In my little rule book it has a picture of a Carny with a Bloodthirsters whip choking the shit of him and a Herald on Juggy smashing thru Gaunts.

What Im sure it doesnt show is the Skulltaker pawning the Hive Tyrant and Trygon at the same time .


----------



## The Sullen One (Nov 9, 2008)

Much as I like Typhus, and will probably getting him for fluff gaming, I wouldn't take him in anything less than a 2000pt game. Where actual play is concerned, he'll need a terminator retinue equipped with a good number of chianfists, combi-meltas & powerfists. All of which will drive up the price of the unit, and thats before you think about adding in a Land Raider.

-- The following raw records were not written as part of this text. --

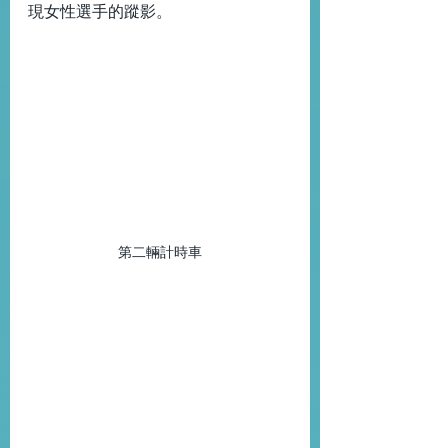
現女性選手的蹤影。
第二輛計時車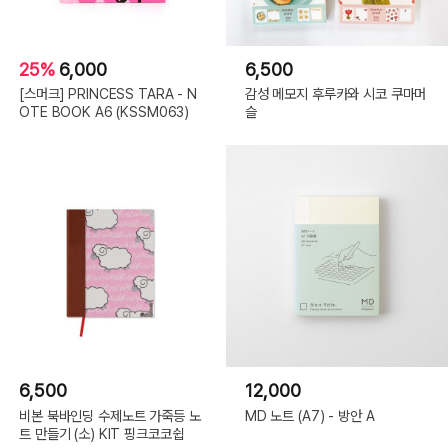
25%
6,000
6,500
[스머크] PRINCESS TARA - N
감성 메모지 후루카와 시코 쿠마머
OTE BOOK A6 (KSSM063)
슬
6,500
12,000
비본 북바인딩 수제노트 가죽등 노
MD 노트 (A7) - 방안 A
트 만들기 (소) KIT 핑크코코쉽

Keeping in mind that Nids are higher initiative than Nurgle Marines, and that unit will take serious losses against anything like a Hive Tyrant or the Swarmlord. Personally a better option would be a Slaneesh lord with blissgiver, you only need to wound once and that Hive Tyrant's dead. Use some oblits to soften him up and get rid of the Tyrant Guard first.


----------



## b.anthracis (Nov 18, 2008)

But with the blissgiver you have to wound and with S4 against T6, thats not an easy task.


----------



## Winterous (Mar 30, 2009)

b.anthracis said:


> But with the blissgiver you have to wound and with S4 against T6, thats not an easy task.


The important thing is, you only need to wound ONCE.
Rolling one 6 to wound out of 4-9 attacks isn't as unlikely as you think.
Unfortunately it can't hurt Wraithlords, which is a shame.


----------